Son sanctuaire aurait été reconstruit par un fidèle après 1977 sans que l'on sache s'il fut reconstruit exactement au même emplacement.

Le moussem de Lalla Yamna N'Brahim se déroulait lors de la fête de l'Achoura (le 10ème jour du mois de Mouharram, l'Achoura au Maroc représente la fête de la Jeunesse et de la Famille).  

Des femmes de tous âges se rendaient à son mausolée. Elles venaient des environs et quartiers d'Agadir (Inezgane, Aourir, Mesguina, Talborjt, Yachech et Founti).


Les femmes de Talborjt (entre 60 et 100) s'y rendaient à pieds ; toutes superbement habillées, maquillées de khoul, henné et souak.


Elles portaient des offrandes à la vénérée : sucre, thé, dattes, henné, amandes, miel, pains de maison, œufs et bougies. Elles portaient sur la tête les plateaux faits de palmes et de joncs.

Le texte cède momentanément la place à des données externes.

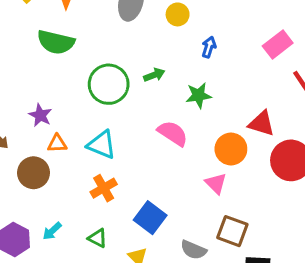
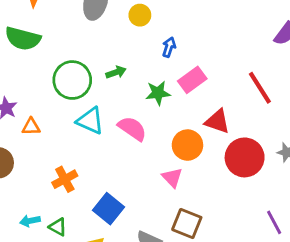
pink rectangle: (278, 44) -> (192, 80), moved
orange triangle: (57, 144) -> (31, 127), moved
cyan triangle: (102, 145) -> (90, 121), moved
cyan arrow: (52, 231) -> (30, 221), moved, turned 30

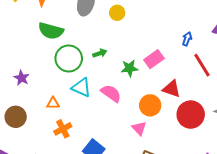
green semicircle: (23, 39) -> (51, 31), moved
blue arrow: (169, 47) -> (187, 39), moved
orange triangle: (31, 127) -> (53, 103), moved

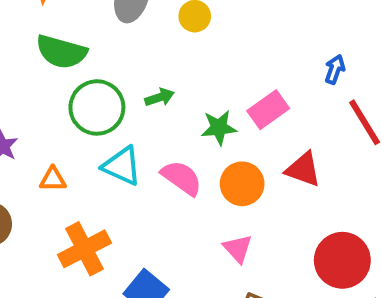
orange triangle: (53, 103) -> (53, 179), moved
orange circle: (150, 105) -> (242, 184), moved
red circle: (191, 115) -> (342, 260), moved
orange cross: (63, 129) -> (84, 249), size x1.4

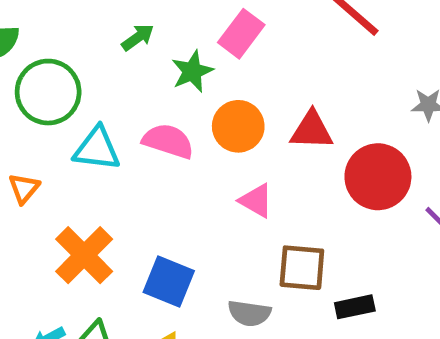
green arrow: (160, 97) -> (138, 37), moved
red triangle: (303, 169) -> (312, 130), moved
orange triangle: (53, 179) -> (24, 188), turned -32

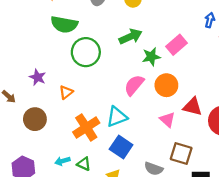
green arrow: (138, 37) -> (131, 37), size x1.5
red triangle: (312, 130) -> (193, 107), moved
pink semicircle: (168, 141) -> (134, 85), turned -80
cyan triangle: (97, 149) -> (117, 117), moved, turned -40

Elles escaladaient la montagne abrupte en chantant et en utilisant les instruments usuels : Taarej (Igbaln en tachelhit) (sorte de djembé des Roudanis et Houara en terre cuite tendu d'une peau de chèvre), plateaux de cuivre et tiges de brochettes. Les youyous se répandaient dans la montagne.

 

Elles chantaient les louanges de la sainte et vénérée Lalla Yamna :

 Ighilla ou jarif iderken imenâ ougharass  S'il y a des grands récifs, le chemin est impossible
 Ilane aït el âqel bermenk a yagharass  Il y a des compétents pour contourner le chemin
 Wana irane a dizour akourihomogharass  Celui qui veut faire un pèlerinage exclut la difficulté du chemin
 Lalla Yamna nbrabim ghouflla nsour  Lalla Yamna N'Brahim au-dessus des murailles
 Afflellanek a yagadir aghilla nour  Dans ta forteresse oh Agadir se trouve la lumière
 Lane laouliya nerbi iline salihine  Il y a les bénits de Dieu et les bons sages

Les groupes étaient accueillis par des youyous ; les femmes montaient sur les terrasses après avoir salué la sainte; quelques hommes de service en bas prenaient en charge l'abattoir et autres travaux ; les femmes chantaient, préparaient le thé, les tagines et le couscous.
Avant le coucher du soleil, la fête se terminait et les groupes repartaient vers leurs quartiers après une dernière visite au sanctuaire pour faire des vœux et les adieux.
Certaines dormaient la nuit dans le sanctuaire dans l'espoir de faire un rêve favorable et pour implorer la sainte d'intercéder en leur faveur auprès de Dieu.
 

 
 

(Source : Enquête sur les marabouts de la Casbah d'Agadir Oufella, Ministère des Affaires culturelles et Délégation de la Wilaya d'Agadir, juillet 1996 ; Souvenirs recueillis par Lahsen Roussafi et Mohamed Andam pour les chants de femmes).